The project also sets the stage for future innovations, including leveraging AI-driven digital platforms to facilitate rapid guideline updating, adaptation, and localisation — advancing the concept of “living” guidelines adaptable to shifting global health contexts. Ultimately, the WHO Principles and Tools demonstrate the transformative potential of institutionalising design thinking within complex multilateral settings, creating scalable methods to deliver globally relevant, highly adaptable, and deeply impactful public health guidance.

Design Impact

The WHO Principles and Tools resource is creating global design impact by enhancing how WHO guidelines are accessed, understood, and implemented — strengthening WHO’s influence on public health. Developed over 2.5 years through global co-design processes, the initiative marks a cultural shift across WHO and its 194 Member States, prioritising user needs and real-world context in health guideline design. It equips technical teams with practical, evidence-informed tools to create more effective and efficient guidelines.

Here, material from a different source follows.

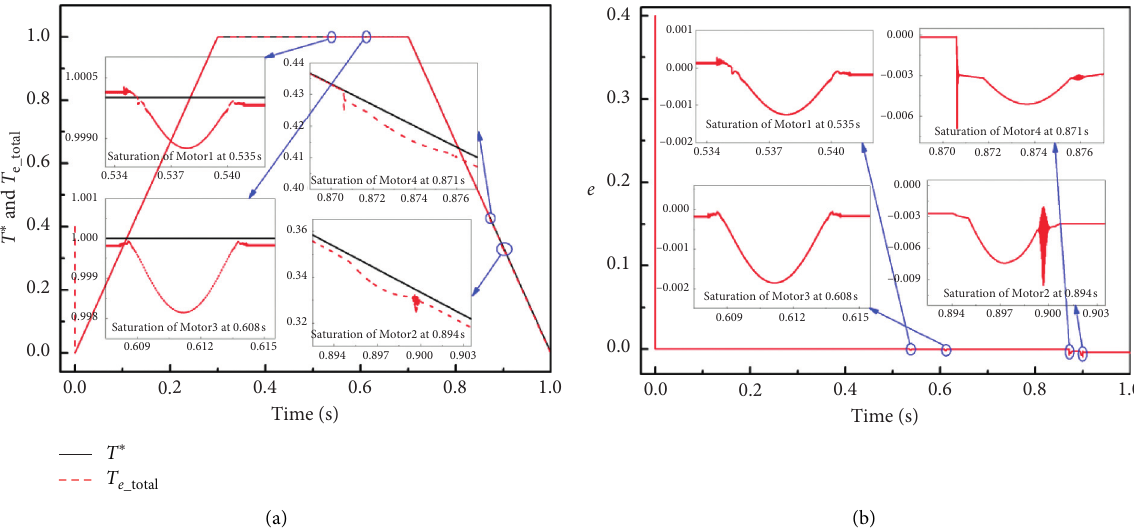
practicability of the control strategy proposed herein. A multimotor traction system consisting of four motors with different parameters was used as a simulation object. Table 1 lists the parameter settings for each individual motor. The initial torque of each motor was set as 0.1. In controller equation (19), the sliding-mode parameters ε j of each motor were set as 100. The desired traction characteristic curve was composed of a piecewise function: the motor acceleration phase ( 0 ⟶ 0 . 3s ) , constant-speed motor operation phase ( 0 . 3 ⟶ 0 . 7s ) , and motor-braking phase ( 0 . 7 − 1s ) . These phases are indicated in equation (24).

This initiative addresses key barriers — complexity, inaccessibility, and limited input from users — that often hinder implementation of recommended interventions. By overcoming these, the resource boosts the likelihood that recommendations are acted upon. Since its December 2024 launch, the resource has supported development of a global hand hygiene implementation framework, informed adaptation of abortion care guidelines for Mauritius, and contributed to the co-design of a living evidence technology platform with the Asia Pacific.

The impact of the WHO Principles and Tools is both measurable and scalable. WHO tracks implementation impact through web analytics, SharePoint usage data, and formal consultation requests, providing quantitative evidence of widespread, meaningful adoption. WHO departments now routinely report their use of the resource in global consultations. Ongoing Monash University research evaluates effectiveness and usage patterns, ensuring continuous refinement and evidence-based enhancements.

Ultimately, the initiative improves guideline implementation, supporting SDG 3, WHO’s 14th General Programme of Work, and the goal of achieving “the highest attainable standard of health” for all. It stands as a global model of design for social impact, with potential for wide-reaching application across regions, disciplines, and health priorities. The resource is available to guideline developers in all WHO Member States (194 countries in six regions), supporting evidence-based care of billions of people worldwide, particularly in low-resource settings.